Alors que, de première part, en déclarant d'une part, que la Société Bergerat Monnoyeur aux droits de laquelle vient la Société Eneria, ne disposait pas de compétence spécifique en matière d'électricité marine et d'autre part que la même avait dès le mois de janvier 1995, évoqué l'existence d'un phénomène d'électrolyse à l'origine des désordres de sorte qu'aucun reproche ne peut lui être adressé au titre du devoir de conseil, la Cour d'appel s'est déterminée par des motifs contradictoires et a ainsi violé l'article 455 du Code de procédure civile ;
Alors que, de deuxième part, en décidant, après avoir constaté que les vices cachés ont commencé à produire leurs effets dommageables dès le neuvage, en 1990, qu'aucun reproche ne peut être adressé à la Société Bergerat Monnoyeur aux droits de laquelle vient la Société Eneria parce qu'elle avait dès le mois de janvier 1995, évoqué l'existence d'un phénomène d'électrolyse à l'origine des désordres, la Cour d'appel qui n'a pas précisé les dates d'intervention de cette Société a privé sa décision de base légale au regard de l'article 1147 du Code civil ;
Alors que, de troisième part, en décidant que la responsabilité de la Société Sosamena et Ocea ne peut être retenue au titre d'une violation de leur devoir de conseil dans une spécialité qui n'était pas la leur, la Cour d'appel qui n'a pas recherché si ces sociétés n'étaient pas tenues d'informer le propriétaire du navire des limites de leurs prestations respectives et de leur efficacité a privé derechef sa décision de base légale au regard de l'article 1147 du Code civil ;
Alors que, de quatrième part, le fait que le propriétaire du navire soit un professionnel de la pêche et un exploitant confirmé du navire ne constitue pas en soi un motif exonérant les sociétés chargées des réparations et de la maintenance du navire de leur obligation de conseil sur l'utilité du travail effectué ; qu'en se fondant sur ce motif pour décider que la responsabilité des sociétés Bergerat Monnoyeur, aux droits de laquelle se trouve la société Eneria, Sosamena et Ocea ne peut être retenue au titre d'une violation de leur devoir de conseil, la Cour d'appel a derechef privé sa décision de base légale au regard de l'article 1147 du Code civil ;
Alors que, de cinquième part, la compétence personnelle du propriétaire en matière de pêche et d'exploitation du navire nécessaire à l'exercice de cette activité ne lui donne pas les moyens d'apprécier les caractéristiques techniques du bateau de sorte qu'elle ne dispense pas les sociétés chargées des réparations et de la maintenance du navire de leur obligation de conseil sur l'utilité du travail effectué ; qu'en se fondant sur ce motif pour décider que la responsabilité des sociétés Bergerat Monnoyeur, aux droits de laquelle se trouve la société Eneria, Sosamena et Ocea ne peut être retenue au titre d'une violation de leur devoir de conseil, la Cour d'appel a derechef privé sa décision de base légale au regard de l'article 1147 du Code civil ;
Alors que, de sixième part, en s'abstenant de rechercher si, sans avoir à mener elles-mêmes des investigations techniques dans une autre sphère de compétence que la leur pour exécuter leur obligation de conseil, les sociétés Bergerat Monnoyeur, aux droits de laquelle se trouve la société Eneria, Sosamena et Ocea ne pouvaient pas seulement d'informer le propriétaire du navire de la nécessité de recourir aux services d'un spécialiste en électricité marine pour déterminer l'origine des désordres, la Cour d'appel a derechef privé sa décision de base légale au regard de l'article 1147 du Code civil.
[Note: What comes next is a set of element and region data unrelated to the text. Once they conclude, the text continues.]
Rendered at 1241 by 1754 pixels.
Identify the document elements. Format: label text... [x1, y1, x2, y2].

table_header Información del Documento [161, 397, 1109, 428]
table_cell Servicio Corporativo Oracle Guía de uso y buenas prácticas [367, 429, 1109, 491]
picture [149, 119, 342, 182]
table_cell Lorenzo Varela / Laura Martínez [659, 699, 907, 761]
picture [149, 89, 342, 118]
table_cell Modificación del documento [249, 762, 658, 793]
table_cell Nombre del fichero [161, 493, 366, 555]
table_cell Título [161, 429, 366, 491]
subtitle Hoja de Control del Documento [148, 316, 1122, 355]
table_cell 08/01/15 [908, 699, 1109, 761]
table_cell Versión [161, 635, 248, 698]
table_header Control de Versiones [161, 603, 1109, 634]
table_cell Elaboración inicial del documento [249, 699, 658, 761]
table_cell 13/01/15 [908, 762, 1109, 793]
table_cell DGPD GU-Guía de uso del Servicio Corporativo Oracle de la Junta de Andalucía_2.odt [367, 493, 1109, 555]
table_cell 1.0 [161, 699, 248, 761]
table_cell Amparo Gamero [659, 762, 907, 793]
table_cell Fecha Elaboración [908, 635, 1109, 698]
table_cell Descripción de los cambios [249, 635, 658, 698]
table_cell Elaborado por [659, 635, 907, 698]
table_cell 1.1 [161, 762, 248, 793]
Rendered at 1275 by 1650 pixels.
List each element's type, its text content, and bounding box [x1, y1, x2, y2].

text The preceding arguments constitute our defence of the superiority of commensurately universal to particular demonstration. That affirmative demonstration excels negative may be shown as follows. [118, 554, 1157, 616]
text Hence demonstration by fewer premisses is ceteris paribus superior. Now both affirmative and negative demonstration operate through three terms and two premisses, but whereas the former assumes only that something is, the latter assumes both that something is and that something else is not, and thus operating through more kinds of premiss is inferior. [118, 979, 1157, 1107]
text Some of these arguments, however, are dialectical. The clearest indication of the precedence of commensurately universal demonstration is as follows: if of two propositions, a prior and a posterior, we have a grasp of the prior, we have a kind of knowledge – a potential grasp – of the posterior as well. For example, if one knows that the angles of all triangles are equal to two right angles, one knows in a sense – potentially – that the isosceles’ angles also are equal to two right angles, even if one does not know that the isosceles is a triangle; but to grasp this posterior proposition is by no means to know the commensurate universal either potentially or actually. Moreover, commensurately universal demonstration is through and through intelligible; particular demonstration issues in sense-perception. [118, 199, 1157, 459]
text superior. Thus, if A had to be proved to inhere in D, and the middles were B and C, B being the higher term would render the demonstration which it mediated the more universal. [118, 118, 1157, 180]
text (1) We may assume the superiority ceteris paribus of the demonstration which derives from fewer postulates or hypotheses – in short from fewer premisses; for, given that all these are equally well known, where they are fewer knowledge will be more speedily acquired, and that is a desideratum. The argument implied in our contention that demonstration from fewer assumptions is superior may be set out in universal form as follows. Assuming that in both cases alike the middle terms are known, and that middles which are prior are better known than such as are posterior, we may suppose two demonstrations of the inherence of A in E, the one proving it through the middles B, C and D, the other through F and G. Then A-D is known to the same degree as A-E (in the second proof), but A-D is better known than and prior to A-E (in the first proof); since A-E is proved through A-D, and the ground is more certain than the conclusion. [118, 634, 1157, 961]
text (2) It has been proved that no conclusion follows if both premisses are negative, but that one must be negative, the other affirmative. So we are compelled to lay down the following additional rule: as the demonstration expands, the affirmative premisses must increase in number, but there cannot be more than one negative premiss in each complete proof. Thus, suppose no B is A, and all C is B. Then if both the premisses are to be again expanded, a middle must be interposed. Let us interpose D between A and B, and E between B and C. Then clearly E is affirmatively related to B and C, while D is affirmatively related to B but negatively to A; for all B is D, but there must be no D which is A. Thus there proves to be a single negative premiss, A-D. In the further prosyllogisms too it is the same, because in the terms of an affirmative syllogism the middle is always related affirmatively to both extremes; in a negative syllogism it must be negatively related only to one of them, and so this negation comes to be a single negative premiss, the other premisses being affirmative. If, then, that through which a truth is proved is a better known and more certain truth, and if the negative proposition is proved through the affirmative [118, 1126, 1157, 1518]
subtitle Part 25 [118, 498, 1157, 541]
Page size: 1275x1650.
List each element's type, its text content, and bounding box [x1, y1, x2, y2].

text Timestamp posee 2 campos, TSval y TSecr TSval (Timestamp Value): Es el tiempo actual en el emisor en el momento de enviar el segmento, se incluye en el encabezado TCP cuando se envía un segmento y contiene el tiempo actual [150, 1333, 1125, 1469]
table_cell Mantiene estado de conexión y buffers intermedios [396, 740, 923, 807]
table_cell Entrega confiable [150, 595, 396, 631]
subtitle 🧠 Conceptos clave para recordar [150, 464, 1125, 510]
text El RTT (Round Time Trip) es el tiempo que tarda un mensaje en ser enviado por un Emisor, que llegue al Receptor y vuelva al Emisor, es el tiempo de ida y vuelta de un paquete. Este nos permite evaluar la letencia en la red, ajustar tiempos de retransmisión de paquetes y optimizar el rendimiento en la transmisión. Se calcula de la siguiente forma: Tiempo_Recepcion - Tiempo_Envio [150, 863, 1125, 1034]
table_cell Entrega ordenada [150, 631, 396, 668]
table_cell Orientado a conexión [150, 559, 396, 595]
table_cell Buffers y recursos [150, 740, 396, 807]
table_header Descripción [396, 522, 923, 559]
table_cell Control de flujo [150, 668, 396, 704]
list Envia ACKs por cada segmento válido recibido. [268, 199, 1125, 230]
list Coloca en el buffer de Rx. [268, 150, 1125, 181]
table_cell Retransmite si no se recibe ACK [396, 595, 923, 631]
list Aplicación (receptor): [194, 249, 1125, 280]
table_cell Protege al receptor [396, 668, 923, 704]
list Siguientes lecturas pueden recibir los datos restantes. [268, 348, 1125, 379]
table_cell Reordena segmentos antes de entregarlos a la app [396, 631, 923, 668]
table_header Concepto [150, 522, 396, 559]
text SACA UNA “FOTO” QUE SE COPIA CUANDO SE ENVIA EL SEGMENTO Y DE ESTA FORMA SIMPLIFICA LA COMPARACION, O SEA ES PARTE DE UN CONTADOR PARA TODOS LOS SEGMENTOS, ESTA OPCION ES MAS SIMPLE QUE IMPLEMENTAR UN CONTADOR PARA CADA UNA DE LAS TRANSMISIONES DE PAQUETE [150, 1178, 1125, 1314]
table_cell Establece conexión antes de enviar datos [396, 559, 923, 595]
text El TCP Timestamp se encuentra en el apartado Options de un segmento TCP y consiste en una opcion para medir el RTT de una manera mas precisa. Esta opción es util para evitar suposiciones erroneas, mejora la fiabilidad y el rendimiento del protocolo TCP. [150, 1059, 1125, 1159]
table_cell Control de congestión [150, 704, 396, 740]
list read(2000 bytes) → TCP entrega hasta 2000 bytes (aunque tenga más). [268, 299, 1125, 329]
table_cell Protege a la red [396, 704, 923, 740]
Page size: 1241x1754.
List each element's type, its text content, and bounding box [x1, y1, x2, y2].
SECOND MOYEN DE CASSATION :

Le moyen fait grief aux arrêts attaqués d'avoir décidé que les AGF – assureurs – responsabilité civile de la Société Chantiers Navals des Ateliers du Bastion ne sont pas tenues à garantie des dommages survenus et par voie de conséquence mis hors de cause les AGF en leur qualité d'assureur d'une part de la Société Chantiers Navals des Ateliers du Bastion, d'autre part de la Société Eneria, aux droits de la Société Bergerat Monnoyeur ;
Aux motifs que les AGF, assureurs - responsabilité civile de la société Chantiers Navals des Ateliers du Bastion, font tout d'abord valoir qu'elles ne sont pas tenues à garantie des dommages survenus postérieurement à la résiliation du contrat intervenue le 28 février 1991, les premières avaries n'étant apparues que le 22 juillet 1996 ; mais que le navire présentait dès l'origine, des non conformités aux règles de l'art, et que les vices cachés, révélés par l'expertise, ont commencé à produire leurs effets dommageables dès le neuvage, en 1990, alors que le contrat d'assurance était en cours de validité ; en revanche qu'il résulte de la police d'assurance ( Titre V, B – 2°) que la garantie "ne s'applique que dans la mesure où les réclamations relatives aux dommages garantis sont portées à votre connaissance au plus tard dans un délai de deux ans après la date de cessation du contrat" ; "Elle peut aussi s'appliquer, sur demande, à des « risques subséquents » ; en effet, en cas de cessation d'activité, ..., la garantie peut être étendue aux réclamations présentées dans un délai de cinq ans après la date de résiliation (y compris pour les dommages survenus pendant ce délai" ; que le contrat d'assurance a été résilié pour non paiement des primes à compter du 28 février 1991, et que les AGF n'ont été assignées en extension de la mission de l'expert que par acte des 12 et 14 novembre 1997, si bien que la demande dirigée contre l'assureur a été tardivement formée et doit donc être rejetée, contrairement à ce qu'ont décidé les premiers juges ;
Alors que le versement de primes pour la période qui se situe entre la prise d'effet du contrat d'assurance et son expiration a pour contrepartie nécessaire la garantie des dommages qui trouvent leur origine dans un fait qui s'est produit pendant cette période ; que toute clause qui tend à réduire la durée de la garantie de l'assureur à un temps inférieur à la durée de la responsabilité de l'assuré est génératrice d'une obligation sans cause, comme telle illicite et réputée non écrite ; qu'en décidant, après avoir constaté que le navire présentait dès l'origine, des non conformités aux règles de l'art, et que les vices cachés, révélés par l'expertise, ont commencé à produire leurs effets dommageables dès le neuvage, en 1990, alors que le contrat d'assurance était en cours de validité, que la demande dirigée contre l'assureur AGF a été tardivement formée et doit donc être rejetée, la Cour d'appel qui n'a pas tiré les conséquences légales de ses propres constatations a violé les articles 1131 du Code civil et L. 124-1 du Code des assurances.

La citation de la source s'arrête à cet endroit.